COVID-19 has contributed to more than 600,000 deaths in the U.S., including more than 26,000 confirmed and probable deaths in New Jersey.
"For every COVID death, there are an estimated nine close family members left behind. That's an estimated 5.4 million Americans left with PTSD, feelings of guilt and anxiety, lack of closure, and the burden of knowing that their loved ones died traumatized, isolated, and alone. No family deserves this," said Sabila Khan, founder of the Covid-19 Loss Support for Family & Friends.
Khan, who lost her father to COVID-19, said the nation must take a "full and unvarnished look at what happened and why." An independent and comprehensive commission, she said, must not only include the voices of the bereaved, but the voices of frontline workers and COVID long-haulers as well.

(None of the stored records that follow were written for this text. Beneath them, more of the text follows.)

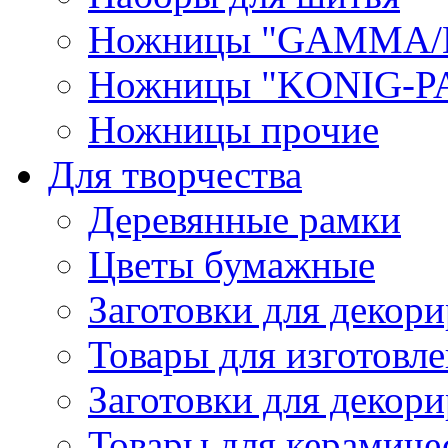
Ножницы "GAMMA/
Ножницы "KONIG-PA
Ножницы прочие
Для творчества
Деревянные рамки
Цветы бумажные
Заготовки для декори
Товары для изготовле
Заготовки для декор
Товары для керамиче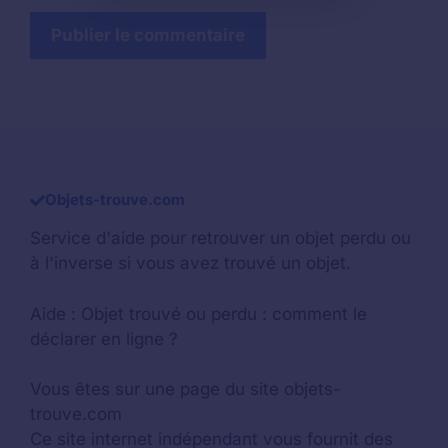
Objets-trouve.com
Service d'aide pour retrouver un
objet perdu
ou
à l'inverse si vous avez trouvé un objet.
Aide :
Objet trouvé ou perdu : comment le
déclarer en ligne ?
Vous êtes sur une page du site objets-
trouve.com
Ce site internet indépendant vous fournit des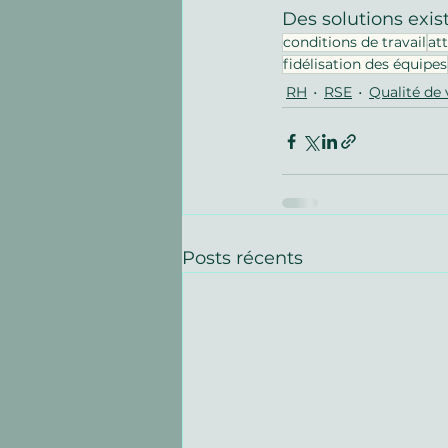
Des solutions exist
conditions de travail
att
fidélisation des équipes
RH
RSE
Qualité de 
Posts récents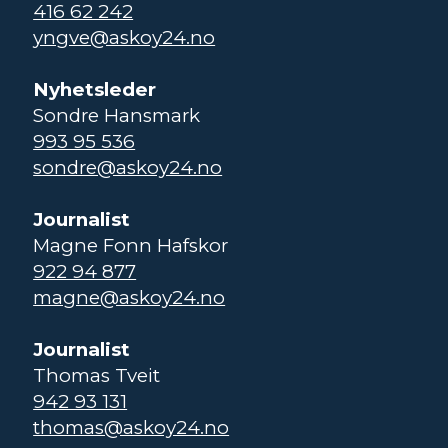
416 62 242
yngve@askoy24.no
Nyhetsleder
Sondre Hansmark
993 95 536
sondre@askoy24.no
Journalist
Magne Fonn Hafskor
922 94 877
magne@askoy24.no
Journalist
Thomas Tveit
942 93 131
thomas@askoy24.no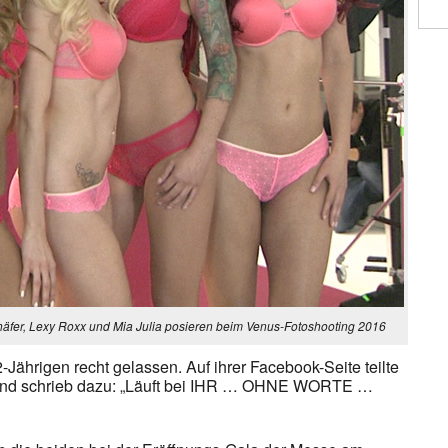
chäfer, Lexy Roxx und Mia Julia posieren beim Venus-Fotoshooting 2016
2-Jährigen recht gelassen. Auf ihrer Facebook-Seite teilte
el und schrieb dazu: „Läuft bei IHR … OHNE WORTE …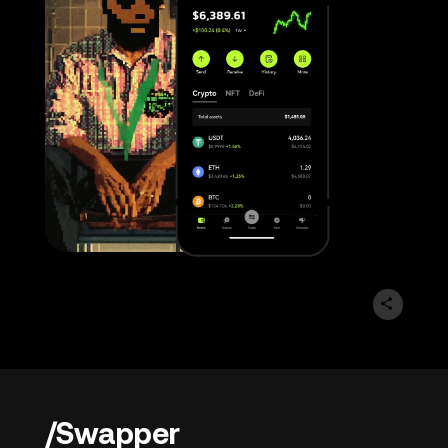
Swapper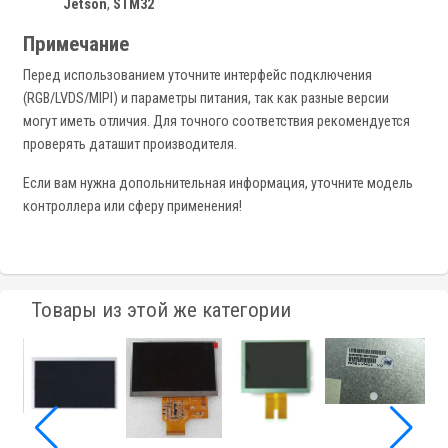
Jetson
,
STM32
Примечание
Перед использованием уточните интерфейс подключения
(RGB/LVDS/MIPI) и параметры питания, так как разные версии
могут иметь отличия. Для точного соответствия рекомендуется
проверять даташит производителя.
Если вам нужна допольнительная информация, уточните модель
контроллера или сферу применения!
Товары из этой же категории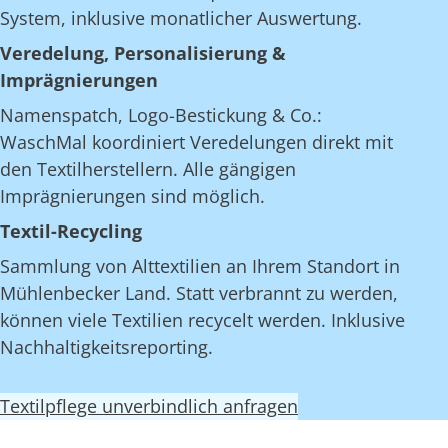
System, inklusive monatlicher Auswertung.
Veredelung, Personalisierung &
Imprägnierungen
Namenspatch, Logo-Bestickung & Co.:
WaschMal koordiniert Veredelungen direkt mit
den Textilherstellern. Alle gängigen
Imprägnierungen sind möglich.
Textil-Recycling
Sammlung von Alttextilien an Ihrem Standort in
Mühlenbecker Land. Statt verbrannt zu werden,
können viele Textilien recycelt werden. Inklusive
Nachhaltigkeitsreporting.
Textilpflege unverbindlich anfragen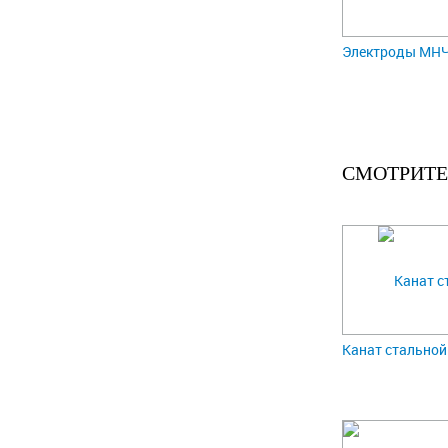
Электроды МНЧ-
СМОТРИТЕ
Канат стальной 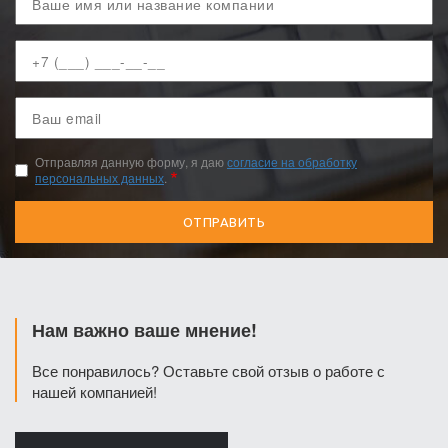
имя
Ваш
телефон
Ваш
email
Отправляя данную форму, я даю
согласие на обработку
персональных данных
.
Нам важно ваше мнение!
Все понравилось? Оставьте свой отзыв о работе с
нашей компанией!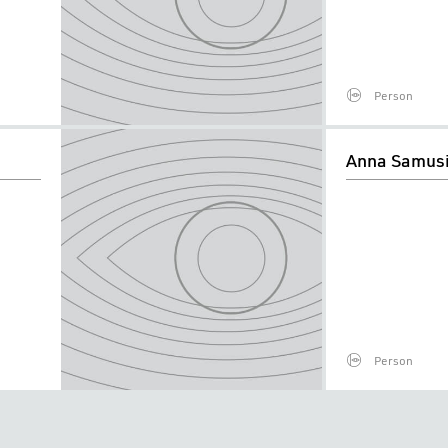
Person
Anna
Anna Samus
Samusionek
Person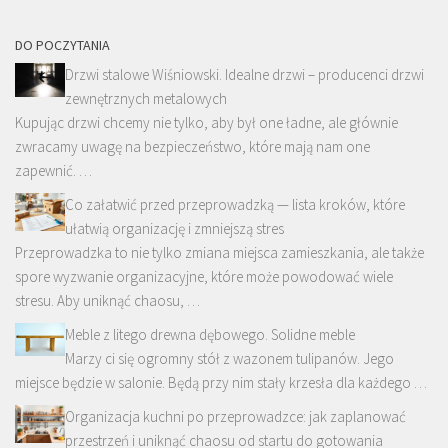
DO POCZYTANIA
Drzwi stalowe Wiśniowski. Idealne drzwi – producenci drzwi
zewnętrznych metalowych
Kupując drzwi chcemy nie tylko, aby był one ładne, ale głównie
zwracamy uwagę na bezpieczeństwo, które mają nam one
zapewnić. …
Co załatwić przed przeprowadzką — lista kroków, które
ułatwią organizację i zmniejszą stres
Przeprowadzka to nie tylko zmiana miejsca zamieszkania, ale także
spore wyzwanie organizacyjne, które może powodować wiele
stresu. Aby uniknąć chaosu, …
Meble z litego drewna dębowego. Solidne meble
Marzy ci się ogromny stół z wazonem tulipanów. Jego
miejsce będzie w salonie. Będą przy nim stały krzesła dla każdego …
Organizacja kuchni po przeprowadzce: jak zaplanować
przestrzeń i uniknąć chaosu od startu do gotowania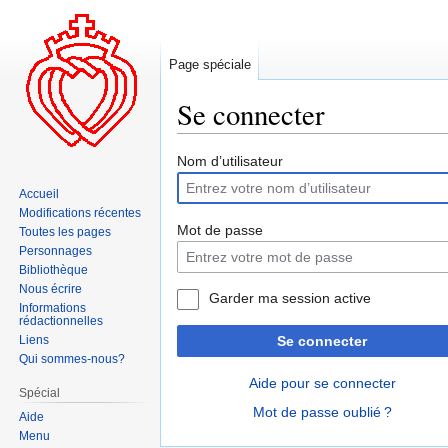
Page spéciale
Se connecter
Aller
Aller
Nom d’utilisateur
à
à
Accueil
la
la
Modifications récentes
navigation
recherche
Mot de passe
Toutes les pages
Personnages
Bibliothèque
Nous écrire
Garder ma session active
Informations
rédactionnelles
Liens
Se connecter
Qui sommes-nous?
Aide pour se connecter
Spécial
Mot de passe oublié ?
Aide
Menu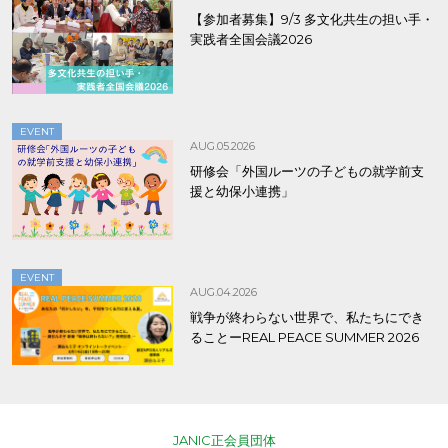
【参加者募集】9/3 多文化共生の担い手・
実践者全国会議2026
EVENT
AUG.05.2026
研修会「外国ルーツの子どもの就学前支
援と幼保小連携」
EVENT
AUG.04.2026
戦争が終わらない世界で、私たちにでき
ることーREAL PEACE SUMMER 2026
JANIC正会員団体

Shereef Elnahal, president and CEO of University Hospital, recently testified before Congress that the U.S. is much more prepared for a public health crisis compared to last year, but said major reform is needed to truly prepare the nation's health care system for another wide-scale emergency.
"An independent, 9/11-style commission to investigate the nation's pandemic response, including recommendations that will require action at every level of leadership, could ultimately be a lifesaving endeavor when the next pandemic occurs," Elnahal said.